[Hardware design source data]
* * *

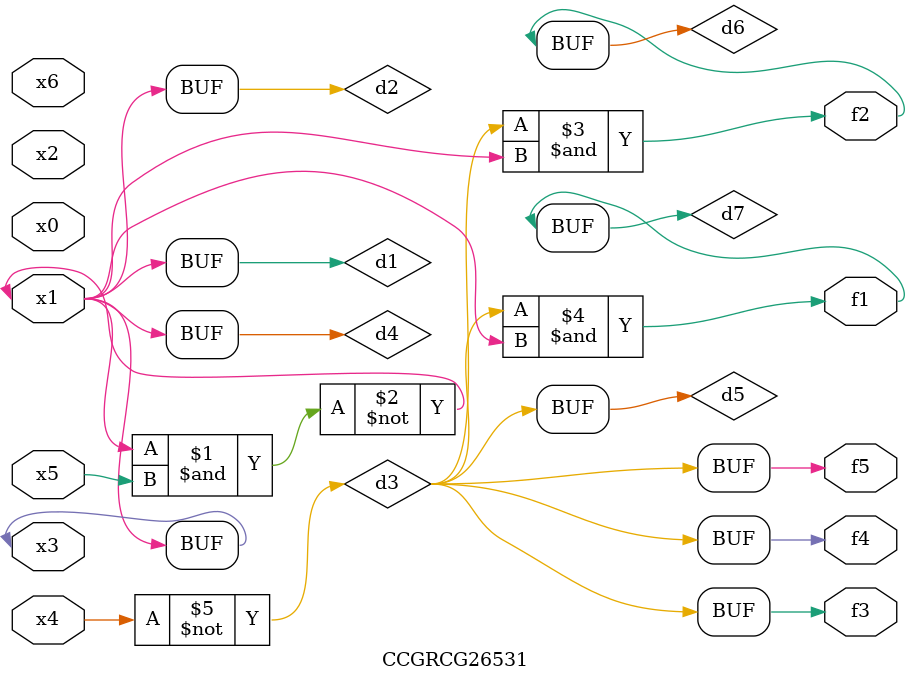
<source format=v>
module CCGRCG26531(
	input x0, x1, x2, x3, x4, x5, x6,
	output f1, f2, f3, f4, f5
);

	wire d1, d2, d3, d4, d5, d6, d7;

	buf (d1, x1, x3);
	nand (d2, x1, x5);
	not (d3, x4);
	buf (d4, d1, d2);
	buf (d5, d3);
	and (d6, d3, d4);
	and (d7, d3, d4);
	assign f1 = d7;
	assign f2 = d6;
	assign f3 = d5;
	assign f4 = d5;
	assign f5 = d5;
endmodule

</source>
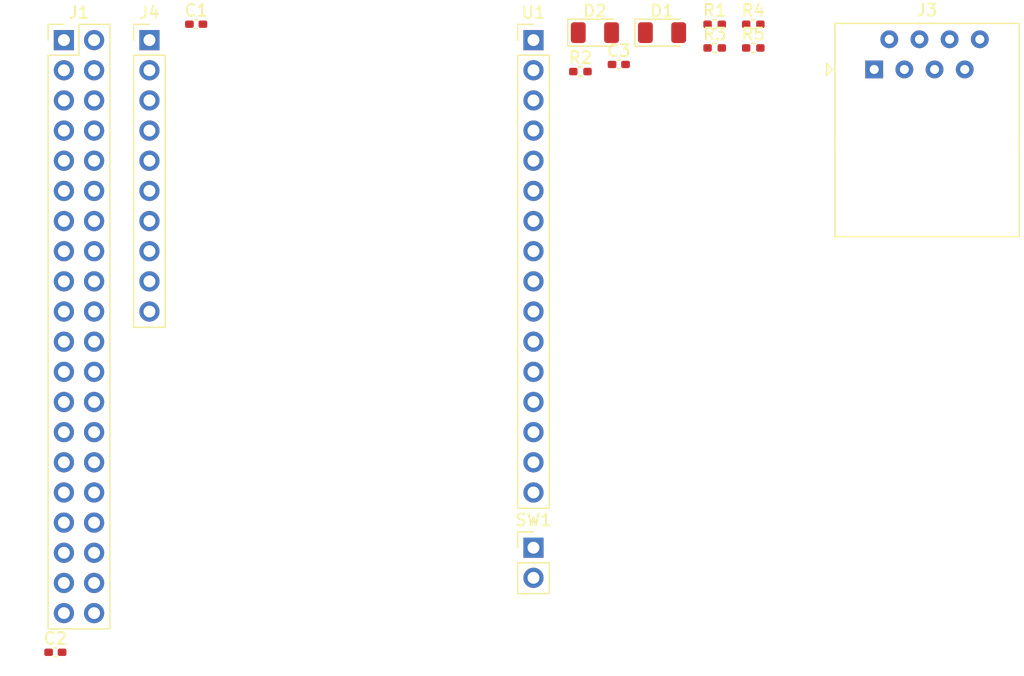
<source format=kicad_pcb>
(kicad_pcb (version 20211014) (generator pcbnew)

  (general
    (thickness 1.6)
  )

  (paper "A4")
  (title_block
    (title "Irish Coffee Unlimited - Main")
    (date "2022-03-17")
    (rev "1")
    (company "DTUEliten")
  )

  (layers
    (0 "F.Cu" signal)
    (31 "B.Cu" signal)
    (32 "B.Adhes" user "B.Adhesive")
    (33 "F.Adhes" user "F.Adhesive")
    (34 "B.Paste" user)
    (35 "F.Paste" user)
    (36 "B.SilkS" user "B.Silkscreen")
    (37 "F.SilkS" user "F.Silkscreen")
    (38 "B.Mask" user)
    (39 "F.Mask" user)
    (40 "Dwgs.User" user "User.Drawings")
    (41 "Cmts.User" user "User.Comments")
    (42 "Eco1.User" user "User.Eco1")
    (43 "Eco2.User" user "User.Eco2")
    (44 "Edge.Cuts" user)
    (45 "Margin" user)
    (46 "B.CrtYd" user "B.Courtyard")
    (47 "F.CrtYd" user "F.Courtyard")
    (48 "B.Fab" user)
    (49 "F.Fab" user)
    (50 "User.1" user)
    (51 "User.2" user)
    (52 "User.3" user)
    (53 "User.4" user)
    (54 "User.5" user)
    (55 "User.6" user)
    (56 "User.7" user)
    (57 "User.8" user)
    (58 "User.9" user)
  )

  (setup
    (pad_to_mask_clearance 0)
    (pcbplotparams
      (layerselection 0x00010fc_ffffffff)
      (disableapertmacros false)
      (usegerberextensions false)
      (usegerberattributes true)
      (usegerberadvancedattributes true)
      (creategerberjobfile true)
      (svguseinch false)
      (svgprecision 6)
      (excludeedgelayer true)
      (plotframeref false)
      (viasonmask false)
      (mode 1)
      (useauxorigin false)
      (hpglpennumber 1)
      (hpglpenspeed 20)
      (hpglpendiameter 15.000000)
      (dxfpolygonmode true)
      (dxfimperialunits true)
      (dxfusepcbnewfont true)
      (psnegative false)
      (psa4output false)
      (plotreference true)
      (plotvalue true)
      (plotinvisibletext false)
      (sketchpadsonfab false)
      (subtractmaskfromsilk false)
      (outputformat 1)
      (mirror false)
      (drillshape 1)
      (scaleselection 1)
      (outputdirectory "")
    )
  )

  (net 0 "")
  (net 1 "+3V3")
  (net 2 "GND")
  (net 3 "/User Interface/BUTTON")
  (net 4 "Net-(D1-Pad2)")
  (net 5 "Net-(D2-Pad2)")
  (net 6 "+5V")
  (net 7 "/DC Motor Control/SDA")
  (net 8 "/DC Motor Control/SCL")
  (net 9 "/DC Motor Control/CS")
  (net 10 "Net-(J1-Pad8)")
  (net 11 "Net-(J1-Pad10)")
  (net 12 "Net-(J1-Pad11)")
  (net 13 "Net-(J1-Pad12)")
  (net 14 "/User Interface/LCD_RS")
  (net 15 "/User Interface/LCD_D4")
  (net 16 "/User Interface/LCD_D5")
  (net 17 "/User Interface/LCD_D6")
  (net 18 "/DC Motor Control/SW4")
  (net 19 "/DC Motor Control/SW3")
  (net 20 "/User Interface/LCD_D7")
  (net 21 "/DC Motor Control/STATUS")
  (net 22 "/DC Motor Control/SW2")
  (net 23 "/DC Motor Control/SW1")
  (net 24 "Net-(J1-Pad27)")
  (net 25 "Net-(J1-Pad28)")
  (net 26 "/DC Motor Control/~RESET")
  (net 27 "/DC Motor Control/SW0")
  (net 28 "/User Interface/LED_PWR")
  (net 29 "/User Interface/LED_STATUS")
  (net 30 "Net-(J1-Pad35)")
  (net 31 "Net-(J1-Pad36)")
  (net 32 "/User Interface/LCD_EN")
  (net 33 "Net-(J1-Pad38)")
  (net 34 "Net-(R4-Pad1)")
  (net 35 "Net-(R5-Pad1)")
  (net 36 "unconnected-(U1-Pad7)")
  (net 37 "unconnected-(U1-Pad8)")
  (net 38 "unconnected-(U1-Pad9)")
  (net 39 "unconnected-(U1-Pad10)")

  (footprint "Capacitor_SMD:C_0402_1005Metric_Pad0.74x0.62mm_HandSolder" (layer "F.Cu") (at 94.83 116.4))

  (footprint "Connector_RJ:RJ45_Amphenol_54602-x08_Horizontal" (layer "F.Cu") (at 163.745 67.31))

  (footprint "Resistor_SMD:R_0402_1005Metric_Pad0.72x0.64mm_HandSolder" (layer "F.Cu") (at 150.32 63.51))

  (footprint "Resistor_SMD:R_0402_1005Metric_Pad0.72x0.64mm_HandSolder" (layer "F.Cu") (at 150.32 65.5))

  (footprint "Resistor_SMD:R_0402_1005Metric_Pad0.72x0.64mm_HandSolder" (layer "F.Cu") (at 153.57 65.5))

  (footprint "Connector_PinHeader_2.54mm:PinHeader_1x16_P2.54mm_Vertical" (layer "F.Cu") (at 135.07 64.84))

  (footprint "Resistor_SMD:R_0402_1005Metric_Pad0.72x0.64mm_HandSolder" (layer "F.Cu") (at 139.02 67.49))

  (footprint "Connector_PinHeader_2.54mm:PinHeader_1x02_P2.54mm_Vertical" (layer "F.Cu") (at 135.07 107.59))

  (footprint "Capacitor_SMD:C_0402_1005Metric_Pad0.74x0.62mm_HandSolder" (layer "F.Cu") (at 142.25 66.89))

  (footprint "Connector_PinHeader_2.54mm:PinHeader_1x10_P2.54mm_Vertical" (layer "F.Cu") (at 102.75 64.84))

  (footprint "Connector_PinHeader_2.54mm:PinHeader_2x20_P2.54mm_Vertical" (layer "F.Cu") (at 95.55 64.84))

  (footprint "Resistor_SMD:R_0402_1005Metric_Pad0.72x0.64mm_HandSolder" (layer "F.Cu") (at 153.57 63.51))

  (footprint "Diode_SMD:D_1206_3216Metric" (layer "F.Cu") (at 140.24 64.21))

  (footprint "Capacitor_SMD:C_0402_1005Metric_Pad0.74x0.62mm_HandSolder" (layer "F.Cu") (at 106.68 63.5))

  (footprint "Diode_SMD:D_1206_3216Metric" (layer "F.Cu") (at 145.89 64.21))

)

</source>
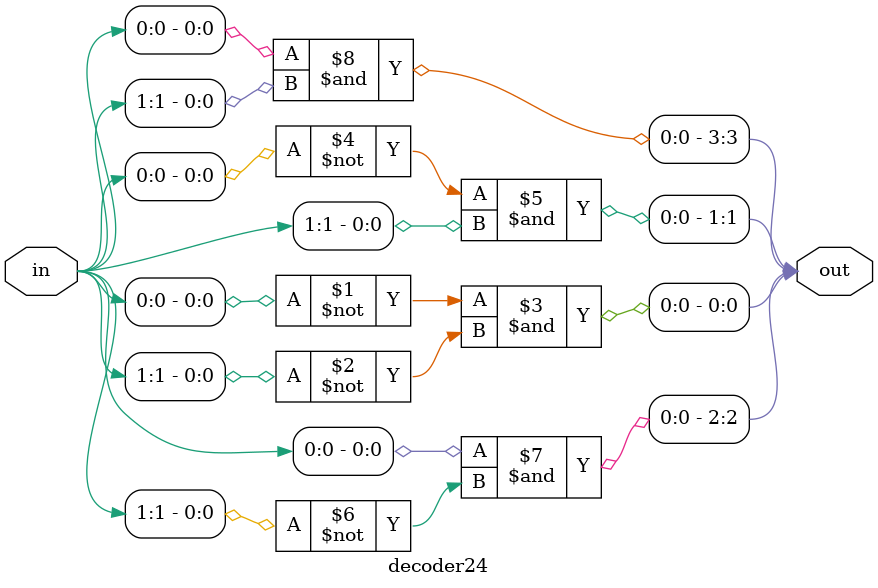
<source format=v>
module decoder24(input [1:0]  in,
                 output [3:0] out);

	assign out[0] = ~in[0] & ~in[1];
	assign out[1] = ~in[0] &  in[1];
	assign out[2] =  in[0] & ~in[1];
	assign out[3] =  in[0] &  in[1];

endmodule

</source>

* * *

Task statement: Copy all lines of the records that have the string "input" in them.

Solution:
	input x0, x1, x2, x3, x4, x5, x6,
module decoder24(input [1:0]  in,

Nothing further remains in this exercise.